#### Problem statement
From the entries below, return only the lines starting at the one that contains "- Understanding Operational" and ending at the one that contains "- Delay is Not", exactly as they stand.
================================
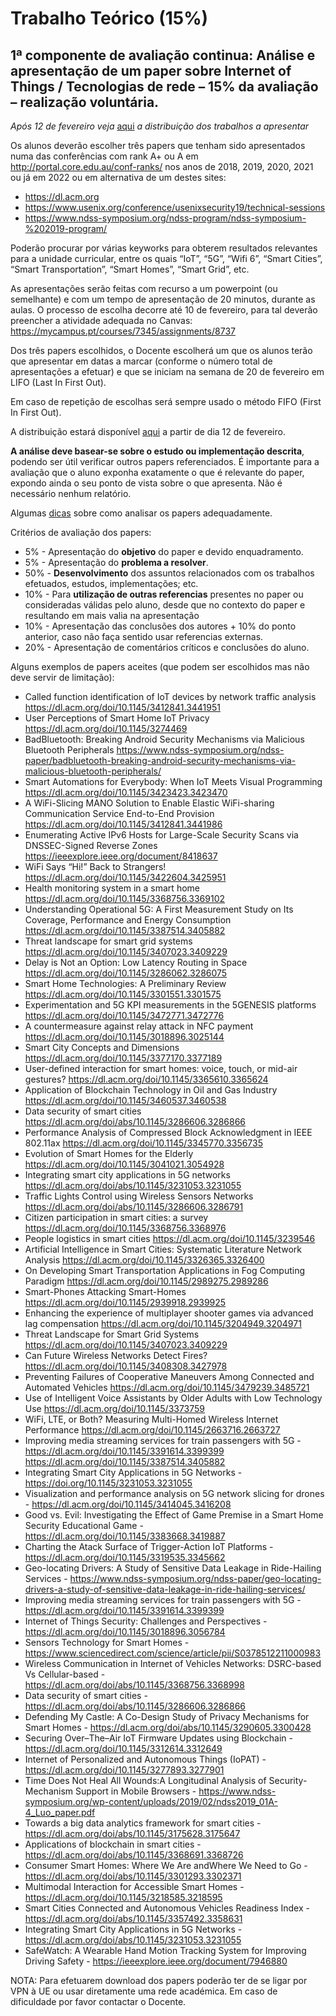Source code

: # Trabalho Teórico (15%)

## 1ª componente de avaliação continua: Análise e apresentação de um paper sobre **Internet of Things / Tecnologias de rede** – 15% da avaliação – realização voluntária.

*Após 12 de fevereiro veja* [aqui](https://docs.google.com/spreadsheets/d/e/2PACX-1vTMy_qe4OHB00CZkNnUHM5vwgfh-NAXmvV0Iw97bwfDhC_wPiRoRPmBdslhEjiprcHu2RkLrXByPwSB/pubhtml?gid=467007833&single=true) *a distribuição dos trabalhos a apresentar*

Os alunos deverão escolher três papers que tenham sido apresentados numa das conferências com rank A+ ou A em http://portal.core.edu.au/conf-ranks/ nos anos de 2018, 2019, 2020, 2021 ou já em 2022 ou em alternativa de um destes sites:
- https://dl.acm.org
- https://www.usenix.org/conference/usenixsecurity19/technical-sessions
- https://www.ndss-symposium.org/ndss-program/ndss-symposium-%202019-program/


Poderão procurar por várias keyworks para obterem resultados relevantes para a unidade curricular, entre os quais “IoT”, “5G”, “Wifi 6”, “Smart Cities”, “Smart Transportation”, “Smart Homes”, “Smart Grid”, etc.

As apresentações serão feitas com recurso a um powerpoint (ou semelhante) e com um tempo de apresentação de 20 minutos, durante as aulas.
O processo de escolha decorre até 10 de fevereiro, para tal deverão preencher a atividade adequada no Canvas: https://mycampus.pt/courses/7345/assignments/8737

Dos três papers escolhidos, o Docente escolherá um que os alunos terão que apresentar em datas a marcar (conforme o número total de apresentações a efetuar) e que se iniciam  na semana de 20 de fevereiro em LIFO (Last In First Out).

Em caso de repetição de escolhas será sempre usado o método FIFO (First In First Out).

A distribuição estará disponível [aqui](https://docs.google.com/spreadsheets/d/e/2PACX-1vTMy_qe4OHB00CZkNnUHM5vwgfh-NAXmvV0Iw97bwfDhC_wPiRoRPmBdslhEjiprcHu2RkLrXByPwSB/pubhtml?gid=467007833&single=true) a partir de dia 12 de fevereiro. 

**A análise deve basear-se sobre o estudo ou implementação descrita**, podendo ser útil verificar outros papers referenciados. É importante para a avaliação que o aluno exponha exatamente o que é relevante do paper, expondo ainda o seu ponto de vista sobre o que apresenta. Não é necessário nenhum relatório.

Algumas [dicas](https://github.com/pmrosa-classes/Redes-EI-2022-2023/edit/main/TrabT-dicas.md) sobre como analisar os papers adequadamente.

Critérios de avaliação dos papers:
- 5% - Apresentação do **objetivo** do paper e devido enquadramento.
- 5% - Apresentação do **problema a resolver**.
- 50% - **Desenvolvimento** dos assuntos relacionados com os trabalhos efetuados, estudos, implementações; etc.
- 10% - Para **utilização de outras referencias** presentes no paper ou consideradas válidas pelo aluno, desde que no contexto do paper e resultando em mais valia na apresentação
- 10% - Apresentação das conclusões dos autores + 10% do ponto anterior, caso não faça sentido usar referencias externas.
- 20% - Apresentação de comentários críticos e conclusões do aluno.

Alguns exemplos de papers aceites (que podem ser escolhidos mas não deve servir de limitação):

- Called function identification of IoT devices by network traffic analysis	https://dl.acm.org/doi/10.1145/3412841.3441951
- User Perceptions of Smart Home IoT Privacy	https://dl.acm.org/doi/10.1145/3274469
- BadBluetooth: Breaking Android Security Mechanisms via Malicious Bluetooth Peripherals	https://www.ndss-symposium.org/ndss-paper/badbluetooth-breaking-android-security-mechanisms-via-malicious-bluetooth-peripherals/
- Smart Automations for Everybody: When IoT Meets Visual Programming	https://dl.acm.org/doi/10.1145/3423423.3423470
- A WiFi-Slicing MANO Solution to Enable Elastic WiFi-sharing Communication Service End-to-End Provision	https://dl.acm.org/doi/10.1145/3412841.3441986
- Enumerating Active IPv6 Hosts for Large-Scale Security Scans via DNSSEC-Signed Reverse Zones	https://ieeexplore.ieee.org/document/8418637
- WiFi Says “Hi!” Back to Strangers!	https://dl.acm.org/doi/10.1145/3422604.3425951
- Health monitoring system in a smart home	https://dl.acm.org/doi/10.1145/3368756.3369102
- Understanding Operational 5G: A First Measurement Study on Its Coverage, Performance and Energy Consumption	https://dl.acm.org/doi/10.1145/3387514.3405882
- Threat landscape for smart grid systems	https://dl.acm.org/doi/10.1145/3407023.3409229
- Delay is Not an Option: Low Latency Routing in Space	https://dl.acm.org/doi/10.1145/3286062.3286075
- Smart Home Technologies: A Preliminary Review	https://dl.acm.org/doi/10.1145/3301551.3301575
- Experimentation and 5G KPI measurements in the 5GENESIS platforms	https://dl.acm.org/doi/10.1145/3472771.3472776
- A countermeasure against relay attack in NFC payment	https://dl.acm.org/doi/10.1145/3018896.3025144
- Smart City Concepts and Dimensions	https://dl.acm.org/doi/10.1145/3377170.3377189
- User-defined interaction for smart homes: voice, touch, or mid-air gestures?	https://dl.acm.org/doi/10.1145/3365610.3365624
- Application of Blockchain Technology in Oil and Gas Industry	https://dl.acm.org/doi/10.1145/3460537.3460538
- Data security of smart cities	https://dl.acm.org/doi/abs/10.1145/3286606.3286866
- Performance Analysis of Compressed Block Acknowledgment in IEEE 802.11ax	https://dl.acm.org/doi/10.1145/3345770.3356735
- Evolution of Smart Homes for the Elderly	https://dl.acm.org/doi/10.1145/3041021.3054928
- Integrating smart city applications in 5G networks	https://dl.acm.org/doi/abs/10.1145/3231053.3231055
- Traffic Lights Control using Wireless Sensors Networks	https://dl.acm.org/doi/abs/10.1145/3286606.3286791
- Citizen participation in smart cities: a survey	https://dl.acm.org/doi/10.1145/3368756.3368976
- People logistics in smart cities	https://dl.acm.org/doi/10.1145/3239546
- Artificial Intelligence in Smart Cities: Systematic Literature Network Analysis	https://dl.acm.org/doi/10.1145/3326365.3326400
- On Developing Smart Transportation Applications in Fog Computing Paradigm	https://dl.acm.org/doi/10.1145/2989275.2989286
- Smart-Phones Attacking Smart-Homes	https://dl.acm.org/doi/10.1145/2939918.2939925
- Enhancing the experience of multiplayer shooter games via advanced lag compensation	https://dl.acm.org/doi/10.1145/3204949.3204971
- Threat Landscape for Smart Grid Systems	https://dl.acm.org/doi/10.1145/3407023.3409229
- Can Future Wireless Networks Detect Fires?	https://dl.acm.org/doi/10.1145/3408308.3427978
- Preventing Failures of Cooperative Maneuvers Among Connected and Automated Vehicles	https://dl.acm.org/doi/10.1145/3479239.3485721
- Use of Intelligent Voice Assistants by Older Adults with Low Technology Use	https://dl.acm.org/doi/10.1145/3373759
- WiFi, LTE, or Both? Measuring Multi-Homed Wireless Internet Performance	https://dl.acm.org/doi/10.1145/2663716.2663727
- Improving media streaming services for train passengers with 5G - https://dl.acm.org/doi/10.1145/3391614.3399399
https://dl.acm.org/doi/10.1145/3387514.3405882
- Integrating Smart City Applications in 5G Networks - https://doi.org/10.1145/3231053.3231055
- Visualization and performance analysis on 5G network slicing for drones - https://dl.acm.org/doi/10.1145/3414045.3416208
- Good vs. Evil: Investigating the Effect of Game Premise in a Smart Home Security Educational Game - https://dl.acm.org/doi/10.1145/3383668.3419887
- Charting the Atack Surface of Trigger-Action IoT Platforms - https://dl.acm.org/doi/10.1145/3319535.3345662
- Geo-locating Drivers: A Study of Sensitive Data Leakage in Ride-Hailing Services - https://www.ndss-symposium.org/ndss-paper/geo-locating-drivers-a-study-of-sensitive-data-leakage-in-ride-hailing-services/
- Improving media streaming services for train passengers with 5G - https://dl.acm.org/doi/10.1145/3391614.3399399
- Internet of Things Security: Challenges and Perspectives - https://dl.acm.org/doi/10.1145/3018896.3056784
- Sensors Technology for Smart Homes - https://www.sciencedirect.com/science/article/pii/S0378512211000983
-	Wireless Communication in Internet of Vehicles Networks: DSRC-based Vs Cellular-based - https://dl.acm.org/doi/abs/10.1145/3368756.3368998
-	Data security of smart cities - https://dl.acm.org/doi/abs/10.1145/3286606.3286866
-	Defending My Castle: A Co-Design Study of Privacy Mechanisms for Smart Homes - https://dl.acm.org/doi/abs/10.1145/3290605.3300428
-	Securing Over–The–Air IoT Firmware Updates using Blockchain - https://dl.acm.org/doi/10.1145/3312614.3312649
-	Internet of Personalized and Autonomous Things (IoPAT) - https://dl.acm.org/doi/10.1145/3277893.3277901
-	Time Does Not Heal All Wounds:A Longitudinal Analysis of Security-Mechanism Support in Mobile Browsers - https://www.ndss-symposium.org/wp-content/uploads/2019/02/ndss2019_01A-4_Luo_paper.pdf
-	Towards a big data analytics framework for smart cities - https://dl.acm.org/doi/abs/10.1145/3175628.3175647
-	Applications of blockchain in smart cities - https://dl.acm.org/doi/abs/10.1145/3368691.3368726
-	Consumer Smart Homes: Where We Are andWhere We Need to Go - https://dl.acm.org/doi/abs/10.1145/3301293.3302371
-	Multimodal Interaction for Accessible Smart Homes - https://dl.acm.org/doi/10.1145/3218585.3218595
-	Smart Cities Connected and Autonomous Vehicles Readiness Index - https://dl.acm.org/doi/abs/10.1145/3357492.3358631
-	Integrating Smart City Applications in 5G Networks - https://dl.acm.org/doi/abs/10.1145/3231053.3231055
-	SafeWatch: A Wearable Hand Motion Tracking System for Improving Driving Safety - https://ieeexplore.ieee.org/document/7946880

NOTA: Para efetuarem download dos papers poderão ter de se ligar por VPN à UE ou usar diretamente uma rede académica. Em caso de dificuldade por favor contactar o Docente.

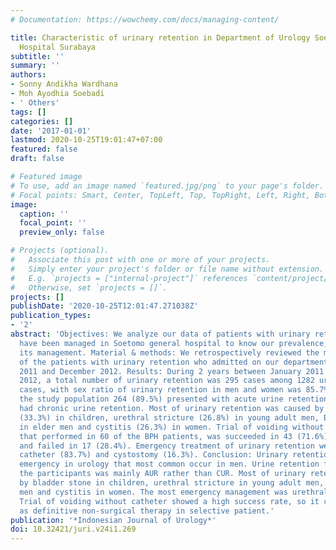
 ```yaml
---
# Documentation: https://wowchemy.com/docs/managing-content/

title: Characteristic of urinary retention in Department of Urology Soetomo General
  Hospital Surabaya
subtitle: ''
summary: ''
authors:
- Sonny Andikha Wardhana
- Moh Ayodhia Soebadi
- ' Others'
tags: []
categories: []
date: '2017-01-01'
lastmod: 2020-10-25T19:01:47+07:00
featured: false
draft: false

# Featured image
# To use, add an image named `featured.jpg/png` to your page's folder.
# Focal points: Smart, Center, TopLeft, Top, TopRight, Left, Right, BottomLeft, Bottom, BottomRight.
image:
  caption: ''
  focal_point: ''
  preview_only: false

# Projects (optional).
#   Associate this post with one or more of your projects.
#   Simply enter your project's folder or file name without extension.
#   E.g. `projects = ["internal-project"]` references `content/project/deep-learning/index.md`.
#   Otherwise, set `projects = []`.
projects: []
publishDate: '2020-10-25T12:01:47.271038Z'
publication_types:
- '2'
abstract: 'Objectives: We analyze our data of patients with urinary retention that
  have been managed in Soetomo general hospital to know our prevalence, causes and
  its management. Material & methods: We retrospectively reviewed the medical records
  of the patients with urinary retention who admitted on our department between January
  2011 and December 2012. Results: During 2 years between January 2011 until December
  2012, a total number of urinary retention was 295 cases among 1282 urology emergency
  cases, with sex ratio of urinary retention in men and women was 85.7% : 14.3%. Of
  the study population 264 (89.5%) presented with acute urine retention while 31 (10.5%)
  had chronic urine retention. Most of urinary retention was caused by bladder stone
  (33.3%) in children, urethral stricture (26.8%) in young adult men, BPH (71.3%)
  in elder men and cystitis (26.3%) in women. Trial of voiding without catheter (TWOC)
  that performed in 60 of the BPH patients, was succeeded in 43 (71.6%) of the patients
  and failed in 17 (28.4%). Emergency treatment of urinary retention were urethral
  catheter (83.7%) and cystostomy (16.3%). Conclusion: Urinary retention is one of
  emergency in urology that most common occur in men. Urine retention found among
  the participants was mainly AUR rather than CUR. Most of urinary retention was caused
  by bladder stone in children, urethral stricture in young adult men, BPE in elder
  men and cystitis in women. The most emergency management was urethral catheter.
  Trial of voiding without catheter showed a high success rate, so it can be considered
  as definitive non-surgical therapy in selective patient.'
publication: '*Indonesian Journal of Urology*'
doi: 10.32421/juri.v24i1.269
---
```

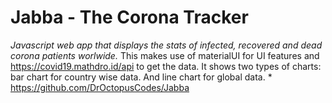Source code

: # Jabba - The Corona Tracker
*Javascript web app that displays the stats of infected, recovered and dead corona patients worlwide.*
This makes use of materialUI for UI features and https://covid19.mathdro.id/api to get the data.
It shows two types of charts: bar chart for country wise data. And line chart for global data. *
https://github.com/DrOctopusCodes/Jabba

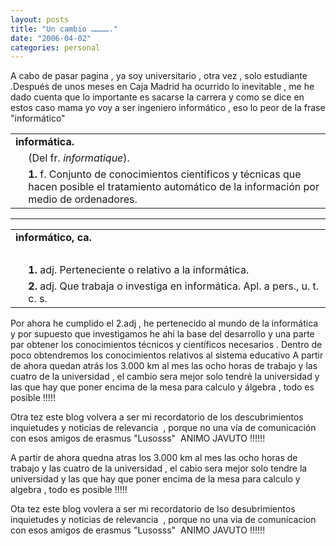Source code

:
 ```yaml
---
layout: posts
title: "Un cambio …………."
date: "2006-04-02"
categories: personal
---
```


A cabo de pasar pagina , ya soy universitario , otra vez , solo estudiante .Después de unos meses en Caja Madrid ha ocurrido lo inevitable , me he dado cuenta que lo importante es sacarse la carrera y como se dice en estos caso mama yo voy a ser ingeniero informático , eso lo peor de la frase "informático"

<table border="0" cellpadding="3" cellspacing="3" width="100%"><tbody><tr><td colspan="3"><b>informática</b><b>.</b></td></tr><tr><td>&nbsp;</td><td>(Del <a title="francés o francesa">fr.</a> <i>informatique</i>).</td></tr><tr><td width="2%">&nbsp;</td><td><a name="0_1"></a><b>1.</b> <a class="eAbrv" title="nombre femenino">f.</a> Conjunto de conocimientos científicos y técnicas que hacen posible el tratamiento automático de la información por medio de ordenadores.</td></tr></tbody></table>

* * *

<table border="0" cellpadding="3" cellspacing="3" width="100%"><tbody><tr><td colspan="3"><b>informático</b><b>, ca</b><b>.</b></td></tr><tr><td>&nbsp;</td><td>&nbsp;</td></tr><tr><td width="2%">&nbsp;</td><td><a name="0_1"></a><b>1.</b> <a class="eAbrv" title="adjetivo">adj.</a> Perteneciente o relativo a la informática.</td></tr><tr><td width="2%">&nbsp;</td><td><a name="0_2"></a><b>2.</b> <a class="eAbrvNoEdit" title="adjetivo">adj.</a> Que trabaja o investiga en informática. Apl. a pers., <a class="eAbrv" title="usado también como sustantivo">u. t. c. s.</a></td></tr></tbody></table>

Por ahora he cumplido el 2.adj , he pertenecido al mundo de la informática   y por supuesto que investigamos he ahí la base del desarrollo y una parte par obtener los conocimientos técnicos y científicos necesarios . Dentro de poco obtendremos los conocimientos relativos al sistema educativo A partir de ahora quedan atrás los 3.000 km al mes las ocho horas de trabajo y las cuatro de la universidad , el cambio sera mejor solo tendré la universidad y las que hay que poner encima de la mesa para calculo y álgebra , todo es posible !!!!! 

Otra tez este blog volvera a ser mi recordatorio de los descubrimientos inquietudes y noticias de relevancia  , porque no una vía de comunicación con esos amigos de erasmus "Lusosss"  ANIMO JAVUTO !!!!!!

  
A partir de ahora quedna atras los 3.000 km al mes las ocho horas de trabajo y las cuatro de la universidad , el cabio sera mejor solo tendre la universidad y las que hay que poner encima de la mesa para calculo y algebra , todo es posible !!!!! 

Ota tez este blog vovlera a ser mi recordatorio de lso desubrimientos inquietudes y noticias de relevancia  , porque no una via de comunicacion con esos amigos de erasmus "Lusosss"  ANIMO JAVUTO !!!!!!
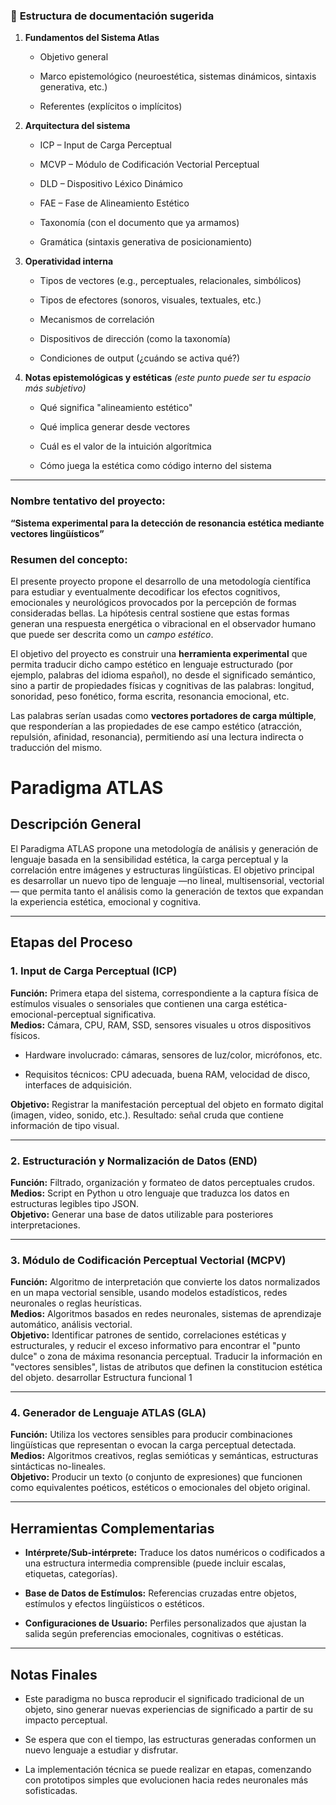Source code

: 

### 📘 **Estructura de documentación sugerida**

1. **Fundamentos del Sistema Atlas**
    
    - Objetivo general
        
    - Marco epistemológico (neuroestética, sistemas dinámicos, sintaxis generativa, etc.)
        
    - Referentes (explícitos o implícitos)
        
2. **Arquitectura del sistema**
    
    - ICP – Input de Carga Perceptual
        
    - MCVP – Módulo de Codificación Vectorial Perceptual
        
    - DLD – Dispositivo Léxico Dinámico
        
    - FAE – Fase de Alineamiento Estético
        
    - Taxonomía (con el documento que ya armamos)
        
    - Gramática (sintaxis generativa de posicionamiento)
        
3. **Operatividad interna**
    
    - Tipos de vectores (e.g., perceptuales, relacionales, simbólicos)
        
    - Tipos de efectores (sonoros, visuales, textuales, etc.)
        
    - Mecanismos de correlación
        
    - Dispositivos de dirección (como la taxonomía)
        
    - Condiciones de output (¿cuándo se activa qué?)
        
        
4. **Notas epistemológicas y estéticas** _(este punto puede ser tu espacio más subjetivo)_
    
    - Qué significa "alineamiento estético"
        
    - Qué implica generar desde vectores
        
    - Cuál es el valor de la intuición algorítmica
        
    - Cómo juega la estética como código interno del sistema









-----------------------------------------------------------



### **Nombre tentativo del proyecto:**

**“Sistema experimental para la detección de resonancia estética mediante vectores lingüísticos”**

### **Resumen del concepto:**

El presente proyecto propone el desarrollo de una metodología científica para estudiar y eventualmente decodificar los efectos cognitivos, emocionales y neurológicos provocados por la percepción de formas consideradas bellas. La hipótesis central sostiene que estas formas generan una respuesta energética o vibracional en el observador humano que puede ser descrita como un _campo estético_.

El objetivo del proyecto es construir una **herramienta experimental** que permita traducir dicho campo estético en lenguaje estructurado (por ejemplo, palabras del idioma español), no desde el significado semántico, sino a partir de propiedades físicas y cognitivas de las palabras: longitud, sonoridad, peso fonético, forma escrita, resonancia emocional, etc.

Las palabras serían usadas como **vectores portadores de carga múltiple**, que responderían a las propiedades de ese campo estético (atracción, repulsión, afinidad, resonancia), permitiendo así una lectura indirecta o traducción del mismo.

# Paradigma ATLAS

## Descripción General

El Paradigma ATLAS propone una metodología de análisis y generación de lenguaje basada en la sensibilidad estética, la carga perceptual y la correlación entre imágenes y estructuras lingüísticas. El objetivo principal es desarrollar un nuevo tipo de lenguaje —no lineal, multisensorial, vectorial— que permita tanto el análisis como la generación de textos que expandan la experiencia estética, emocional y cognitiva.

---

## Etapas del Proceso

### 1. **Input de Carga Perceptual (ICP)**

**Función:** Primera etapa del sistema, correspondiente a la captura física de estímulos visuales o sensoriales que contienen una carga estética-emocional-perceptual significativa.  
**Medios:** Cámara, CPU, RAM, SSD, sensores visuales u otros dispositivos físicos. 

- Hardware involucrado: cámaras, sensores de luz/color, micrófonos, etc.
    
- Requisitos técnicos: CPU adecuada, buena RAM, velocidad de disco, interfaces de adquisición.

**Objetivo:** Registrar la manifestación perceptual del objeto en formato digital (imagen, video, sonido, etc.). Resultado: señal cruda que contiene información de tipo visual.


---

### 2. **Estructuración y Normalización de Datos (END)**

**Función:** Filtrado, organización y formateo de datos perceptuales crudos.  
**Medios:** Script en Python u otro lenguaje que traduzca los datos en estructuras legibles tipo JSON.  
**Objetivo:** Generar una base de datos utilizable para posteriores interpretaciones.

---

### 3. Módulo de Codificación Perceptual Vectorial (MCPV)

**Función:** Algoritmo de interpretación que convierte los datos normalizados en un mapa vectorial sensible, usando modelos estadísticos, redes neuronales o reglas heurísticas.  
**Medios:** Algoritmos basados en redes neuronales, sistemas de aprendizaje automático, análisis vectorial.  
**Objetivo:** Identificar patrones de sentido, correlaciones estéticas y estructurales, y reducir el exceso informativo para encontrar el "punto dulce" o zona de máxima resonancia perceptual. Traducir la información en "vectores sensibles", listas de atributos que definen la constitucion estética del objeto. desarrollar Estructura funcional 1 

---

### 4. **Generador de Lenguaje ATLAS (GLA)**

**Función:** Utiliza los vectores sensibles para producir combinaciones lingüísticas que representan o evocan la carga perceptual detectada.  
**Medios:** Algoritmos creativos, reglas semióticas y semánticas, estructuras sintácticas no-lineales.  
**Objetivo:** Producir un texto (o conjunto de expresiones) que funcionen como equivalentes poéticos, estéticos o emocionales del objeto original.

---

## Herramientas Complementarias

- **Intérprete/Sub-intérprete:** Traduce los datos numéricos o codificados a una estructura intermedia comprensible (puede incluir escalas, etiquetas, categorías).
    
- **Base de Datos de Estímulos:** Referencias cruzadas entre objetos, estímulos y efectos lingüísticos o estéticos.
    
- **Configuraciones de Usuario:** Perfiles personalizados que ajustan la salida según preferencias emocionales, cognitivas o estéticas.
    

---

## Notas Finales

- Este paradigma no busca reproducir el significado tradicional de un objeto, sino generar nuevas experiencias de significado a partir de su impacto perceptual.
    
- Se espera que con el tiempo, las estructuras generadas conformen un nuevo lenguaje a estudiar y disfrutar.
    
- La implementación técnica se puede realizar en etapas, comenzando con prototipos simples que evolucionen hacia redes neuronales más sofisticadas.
================================
#### Written solution
- Understanding Operational 5G: A First Measurement Study on Its Coverage, Performance and Energy Consumption	https://dl.acm.org/doi/10.1145/3387514.3405882
- Threat landscape for smart grid systems	https://dl.acm.org/doi/10.1145/3407023.3409229
- Delay is Not an Option: Low Latency Routing in Space	https://dl.acm.org/doi/10.1145/3286062.3286075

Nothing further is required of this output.